*PROBLEM STATEMENT*
Retype, exactly and completely, the listing that comes next, skipping its images.

*RECORDED INFORMATION*
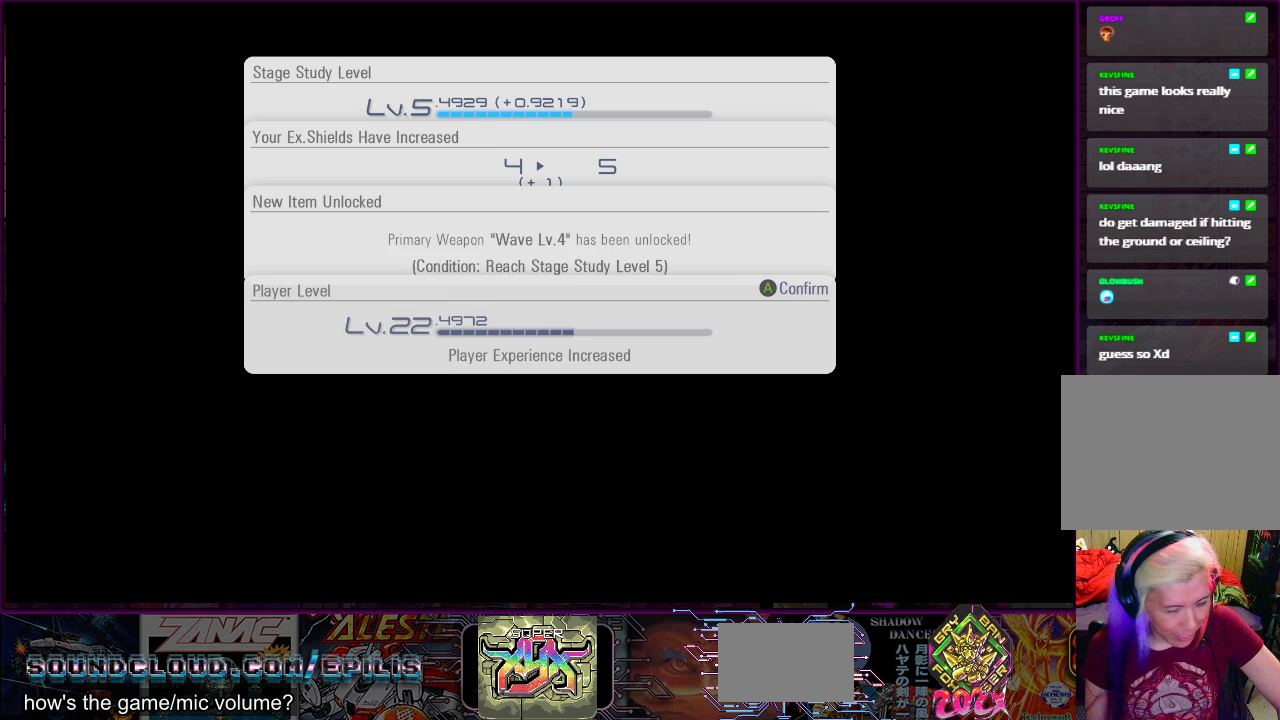
{"buttons": [], "right_stick": "center", "events": [[133, "CROSS", "down"], [250, "CROSS", "up"]]}
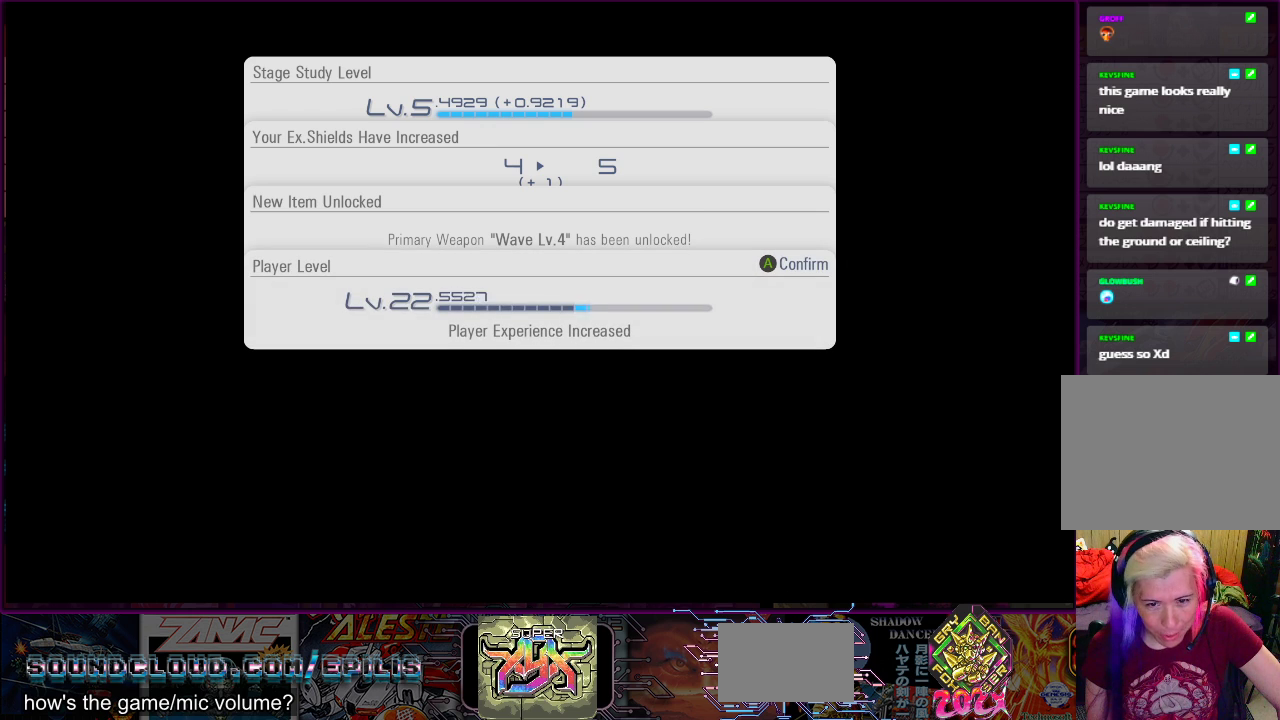
{"buttons": ["CROSS"], "right_stick": "center", "events": [[117, "CROSS", "down"], [233, "CROSS", "up"], [317, "CROSS", "down"], [417, "CROSS", "up"], [483, "CROSS", "down"]]}
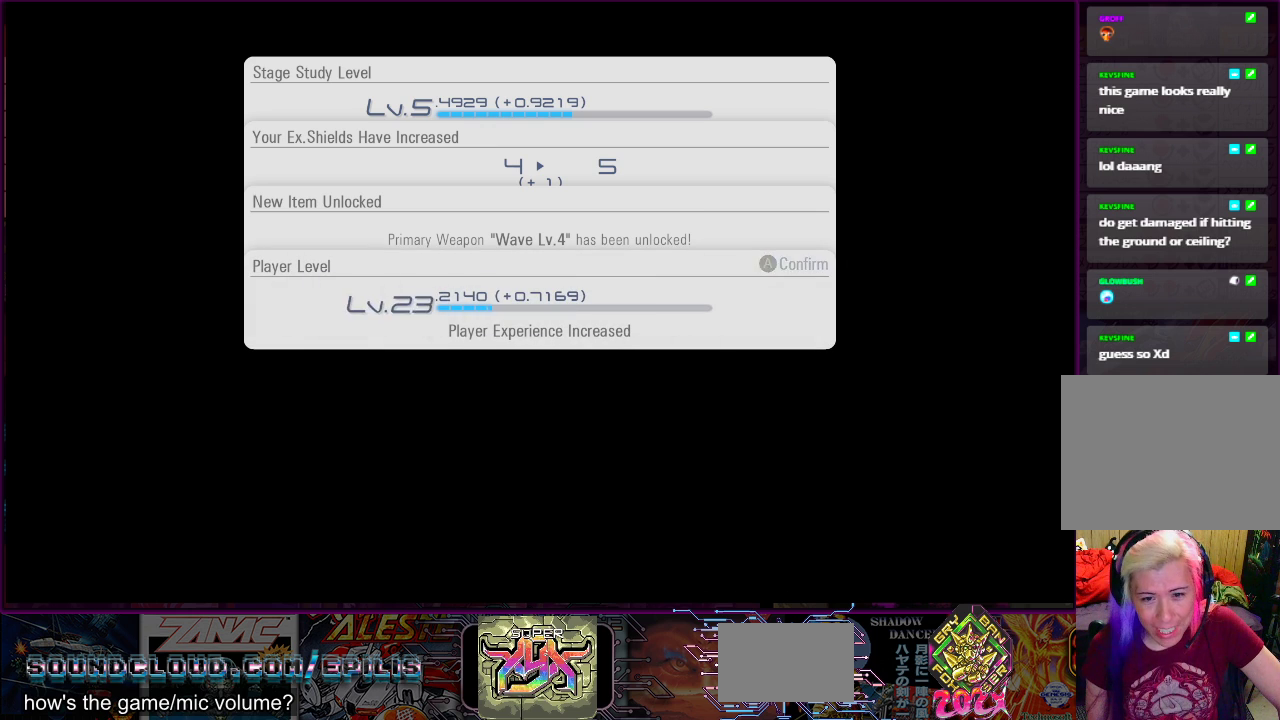
{"buttons": [], "right_stick": "center", "events": [[50, "CROSS", "up"], [133, "CROSS", "down"], [200, "CROSS", "up"]]}
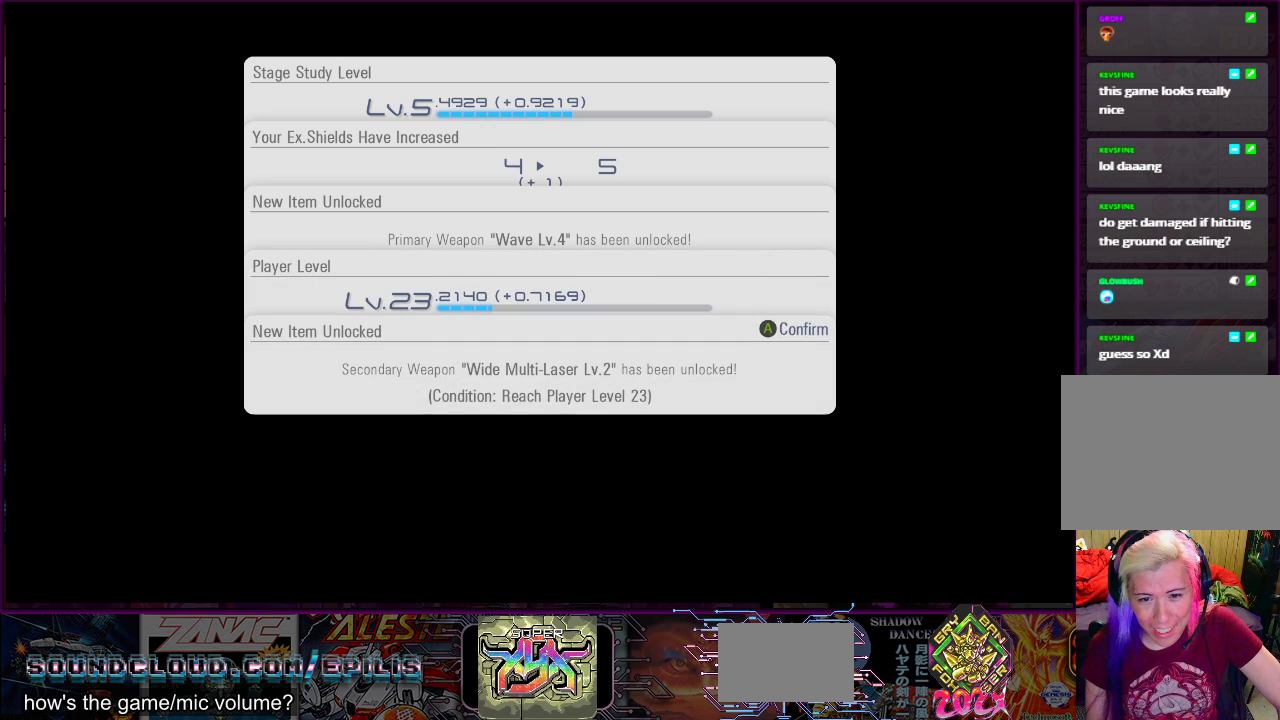
{"buttons": [], "right_stick": "center", "events": [[150, "CROSS", "down"], [250, "CROSS", "up"], [350, "CROSS", "down"], [450, "CROSS", "up"]]}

*THE ANSWER*
{"buttons": [], "right_stick": "center", "events": [[133, "CROSS", "down"], [250, "CROSS", "up"]]}
{"buttons": ["CROSS"], "right_stick": "center", "events": [[117, "CROSS", "down"], [233, "CROSS", "up"], [317, "CROSS", "down"], [417, "CROSS", "up"], [483, "CROSS", "down"]]}
{"buttons": [], "right_stick": "center", "events": [[50, "CROSS", "up"], [133, "CROSS", "down"], [200, "CROSS", "up"]]}
{"buttons": [], "right_stick": "center", "events": [[150, "CROSS", "down"], [250, "CROSS", "up"], [350, "CROSS", "down"], [450, "CROSS", "up"]]}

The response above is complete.